The unbearable voices of mythic manatees, the cry of the phoenix, the whispers of kappa lovers beside a gurgling stream. The voice of the moon that is ever turned away from our gaze, the song of suns colliding. The sounds which permeate from my skin on such a level of intensity that mortal senses recoil, deflect beauty into ugliness as a way of coping. And my joy. Such incredible joy. The hairs on my arms stand electric, the static energy and the heat amplifies my smell/sound with such exponential dizzying intensity, that the plastic which surrounds me bursts apart, falls away from my being like an artificial cocoon.
I hover, twenty feet in the air.
The title of Hopeful Monsters refers to genetically abnormal organisms that naturally adapt to their environments. In Hiromi Goto’s quietly devastating stories, the hopeful monsters in question are women confounded by familial duty and the ghosts of their past.

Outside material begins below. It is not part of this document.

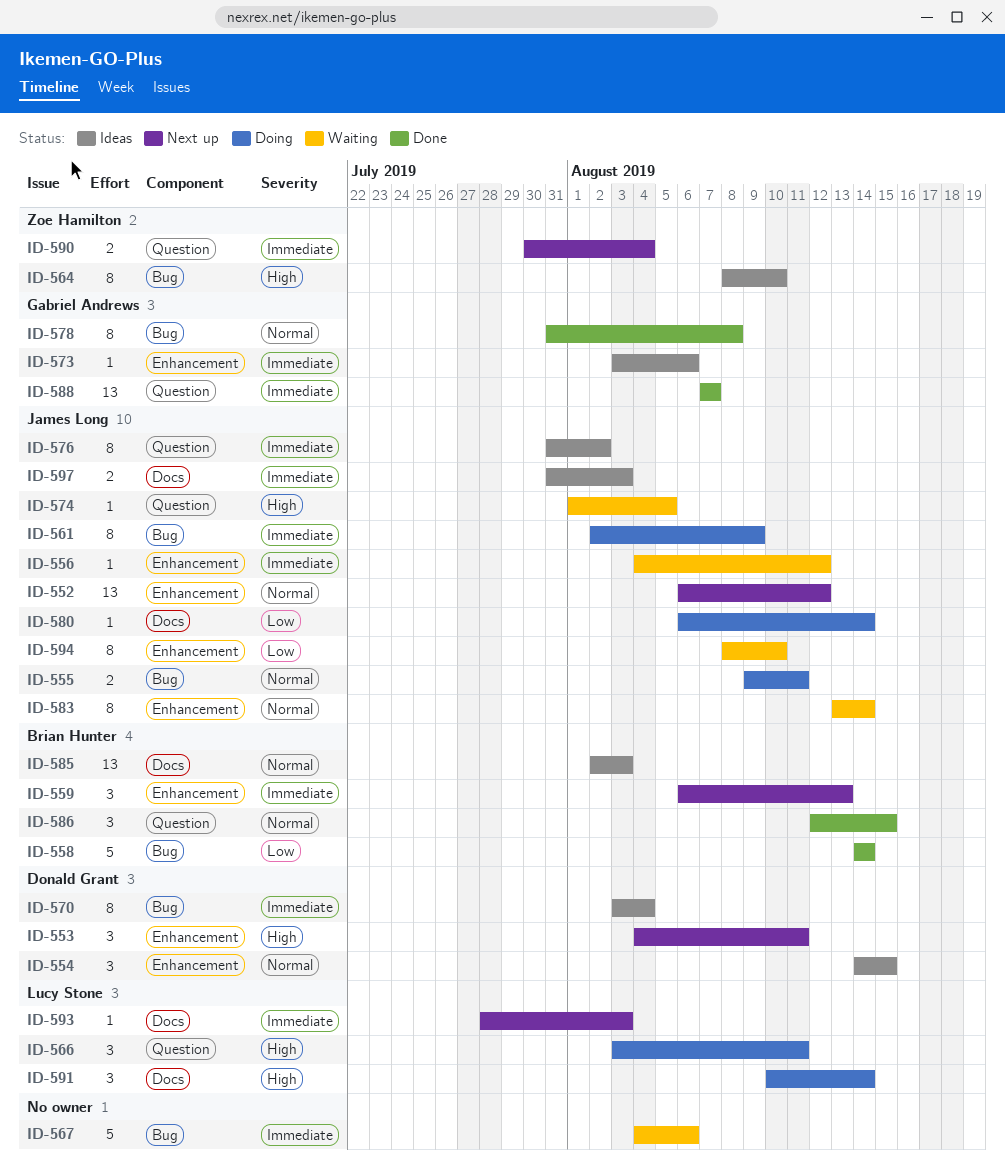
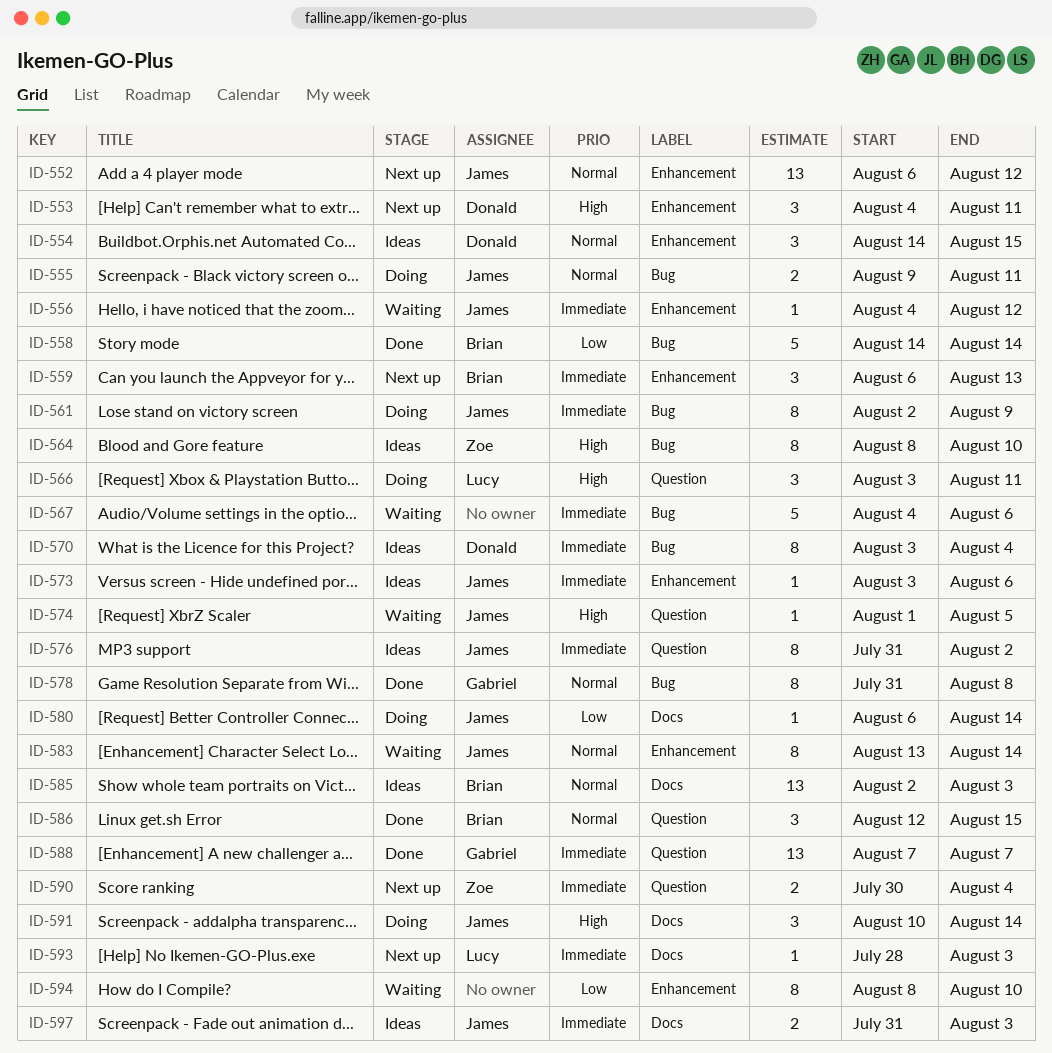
ID-573, owner: Gabriel Andrews -> James Long
ID-591, owner: Lucy Stone -> James Long
ID-594, owner: James Long -> none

As mothers, daughters, wives, and “stinky girls,” they are the walking wounded—a mother terrified by a newborn daughter who bears a tail; a woman who cannot breast-feed without pain; three generations of women who dream of lives that are not their own. But their wills are a force of nature unto themselves, and their struggles for selfhood are imbued with the light of myth and magic-realism. In these tales of domestic crises and cultural dissonance, Goto makes the familiar seem strange, and deciphers those moments when the idyllic skews into the absurd, the sublime, even the horrific.
Alternately poignant and noisy, these stories establish Hiromi Goto’s gift for short fiction that is as shining as her acclaimed novels.
These are stories that, without resorting to too much supernatural trickery, truly deliver both a disturbing frisson and a psychological punch.
—Quill & Quire
Stunning, like small diamonds adorning a beautiful hand. The stories’ often weird endings take Margaret Atwood’s technological fictions several steps closer to the macabre into a sort of “Twilight Zone” of postmodern family life that mostly features postfeminist women at their fickle witchiest.
—The Multicultural Review
The stories are loose, full of gaps and jarring disjunctions, but at the same time are marked by a poet’s attention to language and the ability to find beauty and solace in the strange and unknowable. Hopeful Monsters carries the genetic material of recognizable genres–coming-of-age story, immigrant narrative, feminist text–but it defies categorization. It’s a hybrid entity for a hybrid time.
If you loved Geek Love by Katherine Dunn, you’ll love this book…
—The Calgary Herald
The writing is sleek in its economy but pointed in its observation. Yet often a metaphor will bloom into something sublimely sensual. Goto knows how to take her characters into hard places. You won’t like all of them—but you won’t want to leave them alone. Gorgeous.
Nature and civilized society are at odds in stories where anything, no matter how improbable to scientifically trained minds, can happen, and we believe every word of it. That we do is a testament to Goto’s fine writing and confident tone. Hopeful Monsters is like the baby with the tail: weird and marvellous at the same time.
—The Georgia Straight
The book dips like a diving rod into the nuances of tradition that separate and define generations.
—The Rain Review of Books
There is something odd, beautiful and often macabre in the tales of this Burnaby author.
Hopeful Monsters,a set of the novelist’s sickly delicious short stories.
Hopeful Monsters is an invitation for us to reassess the “others” that we are so quick to sidestep in our daily lives—not simply the popularly denounced monsters, such as the sex offender, but also the smaller monsters, like the tyrannical boss, or the hostile neighbour.
One of the most compelling features of this collection is Goto’s capacity to, with great sensitivity, recreate amd revision the discourse around monsters and monster making.